● **YOUR GOAL**
Could you pull out the text from every one of the following entries word for word, line by line, leaving out the pictures?

*** RECORDS PROVIDED Section Begins ***

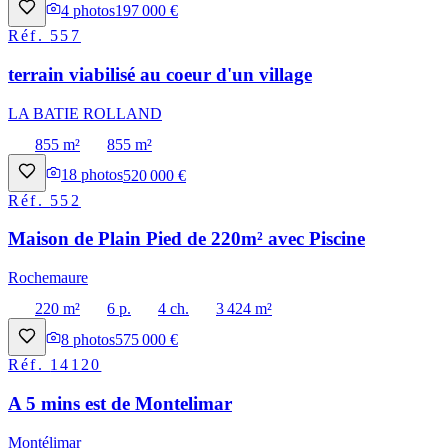
4
photos
197 000 €
Réf.
557
terrain viabilisé au coeur d'un village
LA BATIE ROLLAND
855 m²
855 m²
18
photos
520 000 €
Réf.
552
Maison de Plain Pied de 220m² avec Piscine
Rochemaure
220 m²
6 p.
4 ch.
3 424 m²
8
photos
575 000 €
Réf.
14120
A 5 mins est de Montelimar
Montélimar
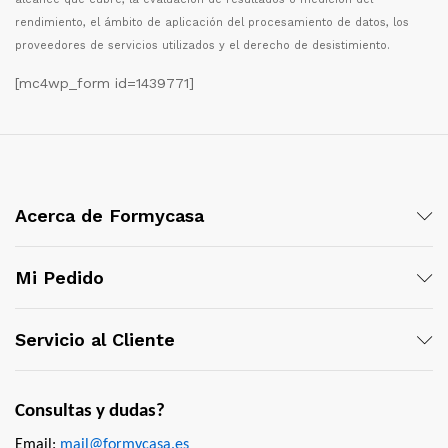
rendimiento, el
á
mbito de aplicaci
ó
n del procesamiento de datos, los
proveedores de servicios utilizados y el derecho de desistimiento.
[mc4wp_form id=1439771]
Acerca de Formycasa
Mi Pedido
Servicio al Cliente
Consultas y dudas?
Email:
mail@formycasa.es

*** RECORDS PROVIDED Section Ends ***

● **RESULT OF THIS TASK**
4
photos
197 000 €
Réf.
557
terrain viabilisé au coeur d'un village
LA BATIE ROLLAND
855 m²
855 m²
18
photos
520 000 €
Réf.
552
Maison de Plain Pied de 220m² avec Piscine
Rochemaure
220 m²
6 p.
4 ch.
3 424 m²
8
photos
575 000 €
Réf.
14120
A 5 mins est de Montelimar
Montélimar
rendimiento, el
á
mbito de aplicaci
ó
n del procesamiento de datos, los
proveedores de servicios utilizados y el derecho de desistimiento.
[mc4wp_form id=1439771]
Acerca de Formycasa
Mi Pedido
Servicio al Cliente
Consultas y dudas?
Email:
mail@formycasa.es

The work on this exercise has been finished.